Bitcoin found support on the decline towards the 50-day moving average and the $60,000 area. Over the next two days, swings within the $60-63.6K area could be misleading market noise as the market awaits new information.

XRP, which has lost around 20% in four days, is failing to find support. Despite the news of the ETF application, the coin fell from the upper boundary of the sideways range to the lower boundary. On Wednesday, it broke the 50—and 200-day moving averages in one fell swoop, pulling back below $0.53. A breakout of the range with a confirmation below $0.50 could trigger a drop to $0.40.

News background

According to CryptoQuant, the growth of stablecoin capitalisation in August-September may prolong the upward trend of cryptocurrencies. In two months, the figure rose by $8.73 billion to $172.75 billion, with the USDT balance on CEX reaching a record $22.5 billion.

A BTC rally is inevitable if its post-halving pattern remains relevant, reports Canaccord. According to historical patterns, bull rallies have occurred 6-12 months after the halving, with ATH forming another 2-6 months later.

According to The Block, bitcoin miners' revenues fell to $815.7 million in September, the lowest since the beginning of the year.

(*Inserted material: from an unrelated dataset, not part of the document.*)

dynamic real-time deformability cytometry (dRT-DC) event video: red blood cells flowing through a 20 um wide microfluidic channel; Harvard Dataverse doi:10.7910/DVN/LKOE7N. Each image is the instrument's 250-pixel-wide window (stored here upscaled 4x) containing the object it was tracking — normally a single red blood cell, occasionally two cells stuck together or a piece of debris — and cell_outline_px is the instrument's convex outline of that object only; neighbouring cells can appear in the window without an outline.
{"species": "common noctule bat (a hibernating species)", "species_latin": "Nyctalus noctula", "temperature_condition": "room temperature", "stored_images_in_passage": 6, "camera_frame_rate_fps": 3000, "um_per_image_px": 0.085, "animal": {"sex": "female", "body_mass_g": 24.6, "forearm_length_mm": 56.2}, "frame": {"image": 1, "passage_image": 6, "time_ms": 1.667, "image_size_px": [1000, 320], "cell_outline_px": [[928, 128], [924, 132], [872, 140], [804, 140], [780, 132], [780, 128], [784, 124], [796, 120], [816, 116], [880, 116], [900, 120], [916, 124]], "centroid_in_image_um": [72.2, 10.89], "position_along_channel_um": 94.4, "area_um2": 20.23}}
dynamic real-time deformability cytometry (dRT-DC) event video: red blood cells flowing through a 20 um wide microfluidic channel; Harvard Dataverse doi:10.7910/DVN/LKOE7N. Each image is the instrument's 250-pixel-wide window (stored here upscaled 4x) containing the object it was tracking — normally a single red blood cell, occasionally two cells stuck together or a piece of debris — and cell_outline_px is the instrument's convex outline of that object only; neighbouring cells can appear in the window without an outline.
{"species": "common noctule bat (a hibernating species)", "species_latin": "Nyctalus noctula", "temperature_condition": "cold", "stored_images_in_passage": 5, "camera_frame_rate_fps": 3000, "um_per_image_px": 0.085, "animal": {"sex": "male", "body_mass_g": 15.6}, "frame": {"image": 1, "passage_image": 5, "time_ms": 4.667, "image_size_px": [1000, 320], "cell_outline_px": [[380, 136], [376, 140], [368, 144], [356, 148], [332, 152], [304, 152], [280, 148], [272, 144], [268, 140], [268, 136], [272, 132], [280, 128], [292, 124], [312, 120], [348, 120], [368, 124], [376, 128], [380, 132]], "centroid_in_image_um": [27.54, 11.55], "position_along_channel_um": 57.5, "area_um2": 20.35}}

JPMorgan calculates that miners' gross profit per mined block was down 6% from August. 

Bitwise, a digital asset manager, filed to launch a spot exchange-traded fund based on XRP. The news did not lead to a significant reaction in XRP. The Ethereum example shows that launching an ETF does not guarantee exceptional growth.

Dogecoin was conceived as a joke, but 11 years later, the token has become popular with merchants to pay for purchases, according to Bloomberg. The average fee on the network is <$0.01, around 79 times cheaper than the bitcoin blockchain. Transactions are processed in less than a minute.